Well, me and the boy knew we couldn’t afford to get carried away with the excitement. We had to weigh up every car that came in before us as dispassionately as we had when we had no intention of bidding. My boy is taciturn, anyway, these days, having reached that peculiar stage of male adolescence when physical growth is phenomenal and the mind is a blank. And drunk or sober I have nothing much to say, anyway. So we were cool. We sat and watched and waited for the moment, if it came, to start bidding.

We were giving the bidding our full attention when a man wearing a postman’s winter jacket came and sat next to me. Now and then he made a comment about the car under the hammer. As well as being very friendly, he seemed knowledgable, too. At one point he said, ‘See that Punto? It’s been clocked.’ ‘How do you know?’ I said. ‘How can you possibly tell from here?’ ‘I clocked it myself, with a drill,’ he said. ‘It’s my car.’ When the bidding reached £500, he became scornful. ‘More money than sense, some people,’ he said. ‘I wouldn’t touch a Punto with a bargepole, anyway.

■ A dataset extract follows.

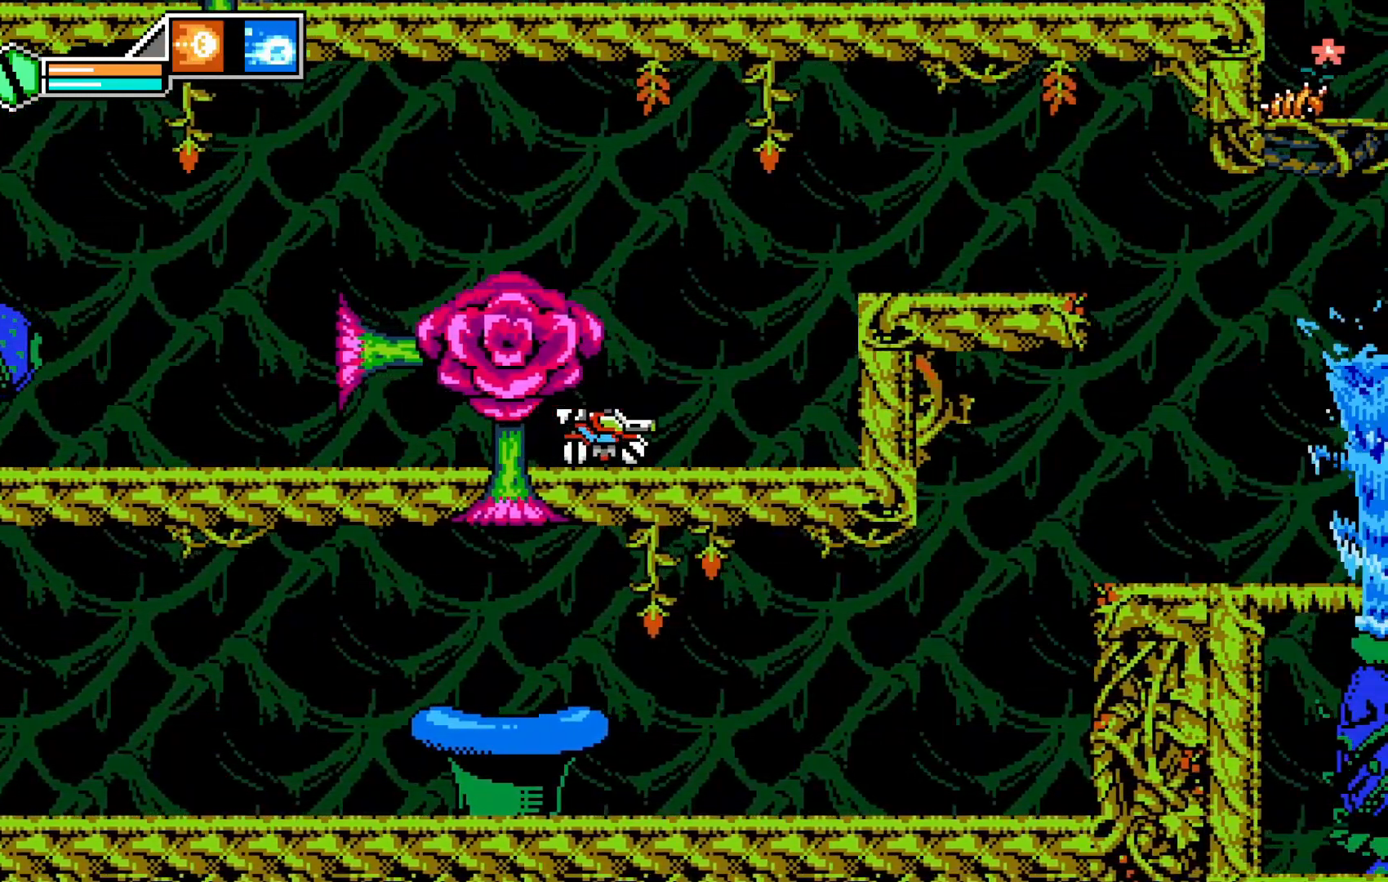
{"buttons": [], "left_stick": "center", "events": [[250, "left_stick", "center"]]}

Clocked or not.’

We watched the eventual buyer, a shuffling man of about 80, humbly present himself at the auctioneer’s desk to arrange payment. The gavel had fallen at £650. It was the most overpriced car of the night so far. ‘Mug,’ said the postman. Then he stood up and sauntered away.

I refocused my attention on the matter in hand. The bidding for the next car, an M reg. Renault Mégane, started at £100. This was not out of our price range. I nudged my boy and tried to pass quietly what I thought was intestinal wind.

I hadn’t exchanged a word with my boy for the last dozen or so cars. Now I turned to him and broke some distressing news. His attention stayed on the Mégane. He took a meditative sip of his minestrone with croutons. ‘Whatever you say about the Mégane,’ he said, ‘they’re a lovely shape.’

I limped down through the punters crowding around the Mégane and into the lavatory. The auctioneer’s frenetic nasal voice was coming out of a loudspeaker attached to the wall. I went into a cubicle to assess the damage. It was more extensive than I feared. My Calvin Kleins had to be abandoned. When I regained my seat, my boy crossly informed me that the Mégane had fetched £140 and we’d missed what he reckoned was easily the bargain of the month.